Top home upgrades that pay off in the long run
Ok, you’re ready to invest back into your home. Just one question: where should you start with these updates? For many homeowners, this is the biggest roadblock when it comes to making value-adding improvements. The key to prioritizing updates and improvements, other than adding updates that you love, is knowing what will get you the best return in a resale, what investment will increase the value of your home, as well as what would make the next homeowner happy.
Invest in essential repairs first
A major repair project—such as a roof that needs to be replaced, a basement or slab leak, or a cracked sewer line—should always be dealt with first before moving on to non-essential upgrades and renovations. Not only could procrastinating on these urgent repairs end up being disastrous and add to the overall cost, but it could make selling your home that much more difficult. While addressing issues with the HVAC, roof, plumbing, or structure of your house may not be as exciting as designing a new kitchen, it’s worth it for your home’s long-term value.
What constitutes an “essential repair”? Generally speaking, you should prioritize fixing anything that could cause further damage to your home or harm its resale value. A leaking roof certainly qualifies. Left unrepaired, this could lead to water damage, structural harm, mold growth and increase the cost of the repair. Think in terms of a home inspection: if you were a home buyer looking to close on this home and your home inspector told you about this issue, would it make you think twice about moving forward? If so, you need to deal with the issue or issues—and fast.
Remodel your kitchen and primary bathroom
Once any essential projects have been completed, it’s time to renovate. For the best ROI, start with updates to the kitchen and master bathroom. Remodeling these two spaces with smart updates will add the most to your home’s resale value and overall appeal.

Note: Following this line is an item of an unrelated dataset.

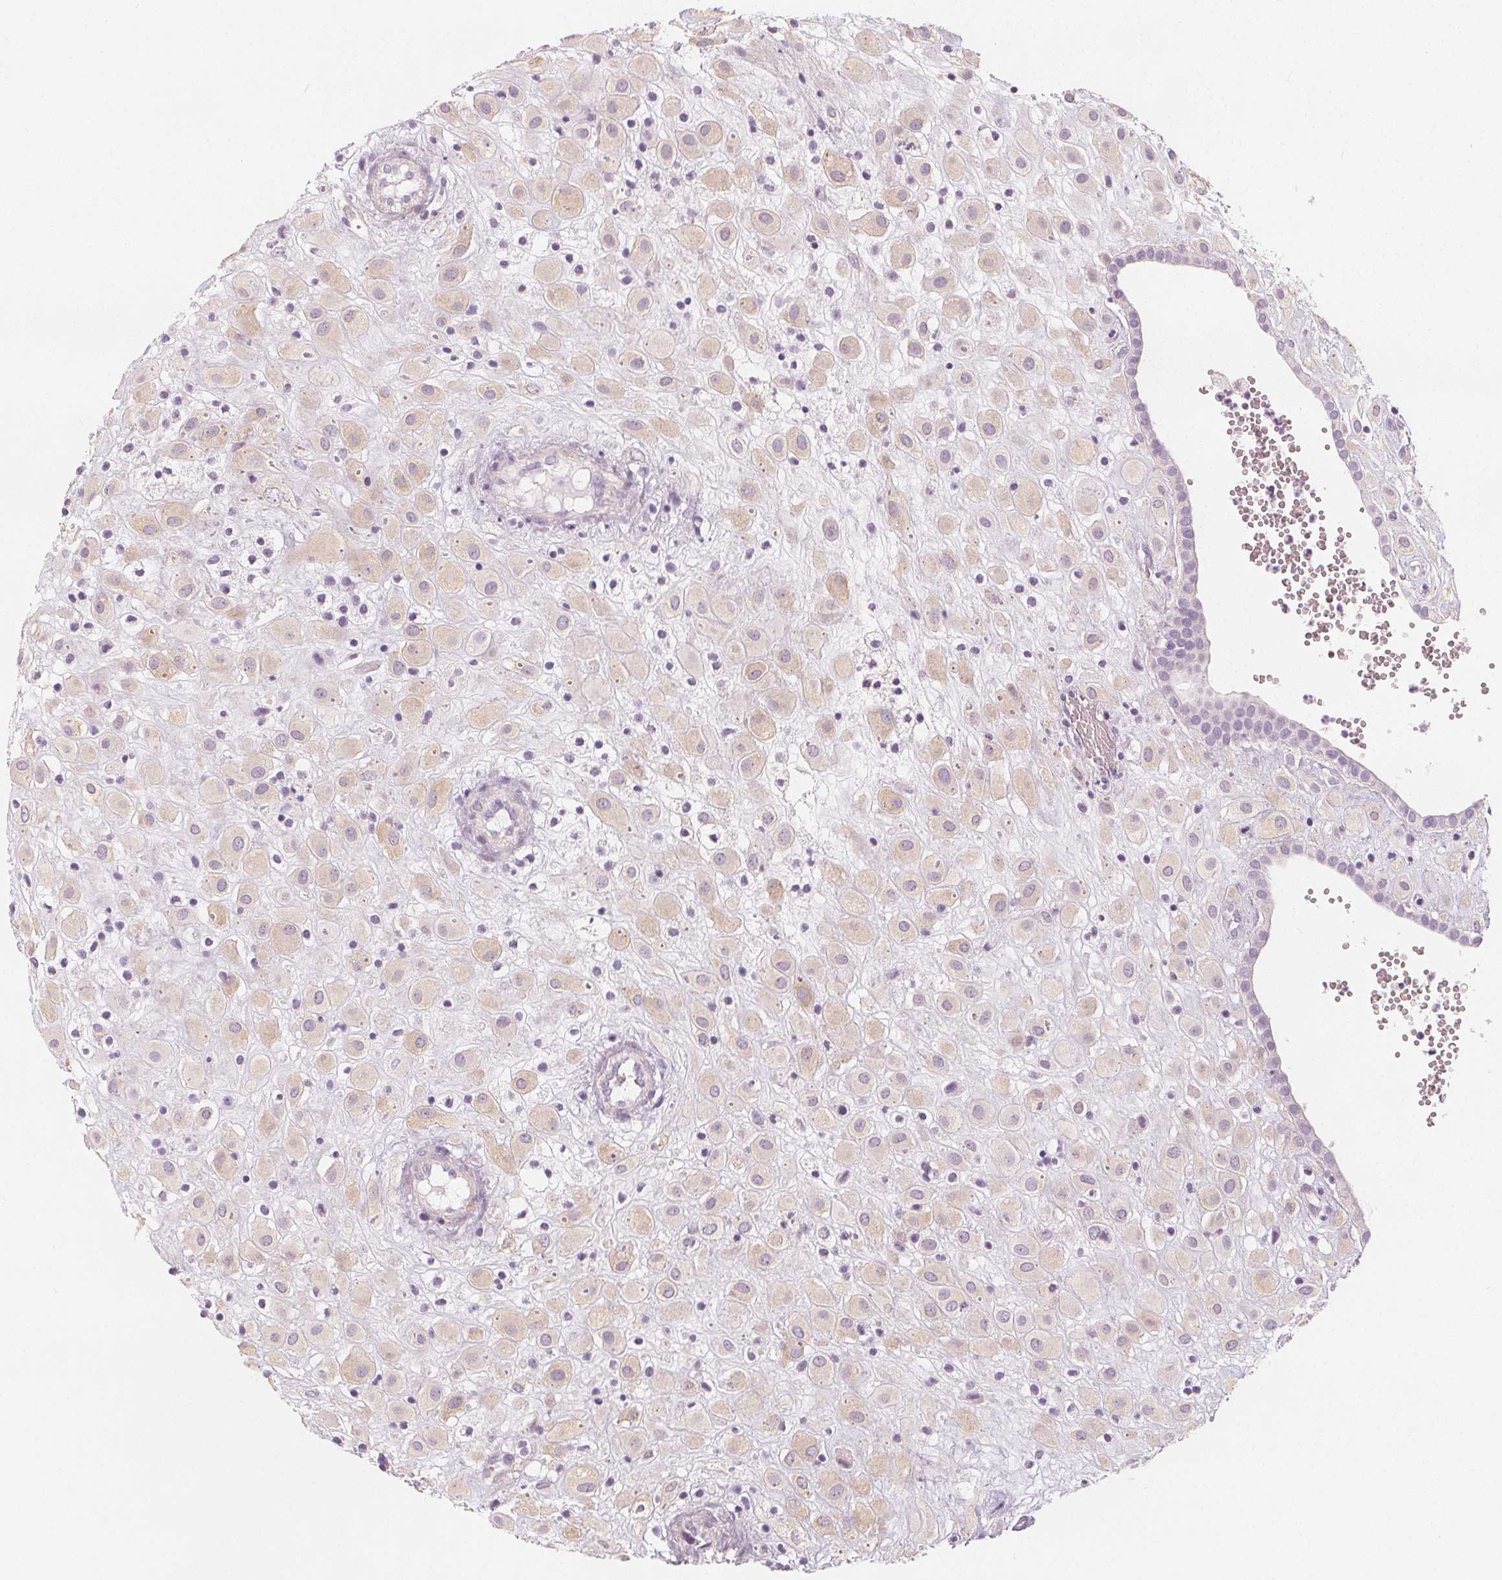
{"staining": {"intensity": "weak", "quantity": "25%-75%", "location": "cytoplasmic/membranous"}, "tissue": "placenta", "cell_type": "Decidual cells", "image_type": "normal", "snomed": [{"axis": "morphology", "description": "Normal tissue, NOS"}, {"axis": "topography", "description": "Placenta"}], "caption": "Protein analysis of benign placenta displays weak cytoplasmic/membranous positivity in about 25%-75% of decidual cells.", "gene": "MAP1A", "patient": {"sex": "female", "age": 24}}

In the kitchen, make new countertops and cabinets your priority. These are not only the most visible parts of your remodeled kitchen, but they’re also what adds the most value. If you’re looking to add long-term value, invest in high-quality materials and installation. With the best upkeep and care, good quartz or granite countertops and new wood cabinets should look great for many years to come.
In the master bathroom, the key to maximizing your ROI and resale value is making aesthetically pleasing changes without major plumbing or electrical rework. In other words, try to work within your current bathroom layout and keep the shower, tub, toilet, vanities, and sinks where they currently are and add stone countertops and change out the cabinets. In the shower, work with an experienced plumber to install new faucets and fixtures. Then, add shower tile and replace the existing frosted glass with something more modern. Even something as simple as changing out the lighting in your master bathroom can improve the entire feel of the space.
To get the most-possible long-term home value out of your kitchen and bathroom remodel, aim for simple design styles that make use of neutral colors. Not only does this appeal to the widest-possible range of prospective home buyers today, but it’s more likely to have lasting appeal into future years as tastes shift providing the best chance for a strong resale.
Make your home more energy-efficient
When most people think about “remodeling,” they tend to overlook energy-efficiency upgrades. Yet, these projects require a low upfront investment, are DIY-friendly, and can completely pay for themselves with enough time. Every home, no matter how old or new, is inefficient to some degree. In some properties, a majority of the cooling produced in the summer and the heating produced in the winter goes to waste. This energy is lost through the attic, exterior walls, windows, and doors. Stemming this energy loss could equate to lower utility bills in the months to come. Add that up over the course of several successive years, and you’re talking about big savings against the cost of these updates.
One of the most effective ways to improve your energy-efficiency is by installing additional attic insulation into your house. This slows and prevents heat transfer between the roof of your home and the inside, which leads to a more comfortable and efficient home in all seasons. Next, add caulking around your windows and weatherstripping around your doors to reduce drafts and airflow. If you have the money in your remodeling budget, get a few quotes for replacing older, single-pane windows with dual-pane windows. This can significantly boost your home’s energy-efficiency and, as a bonus, make it much more attractive to prospective buyers and help you sell your home.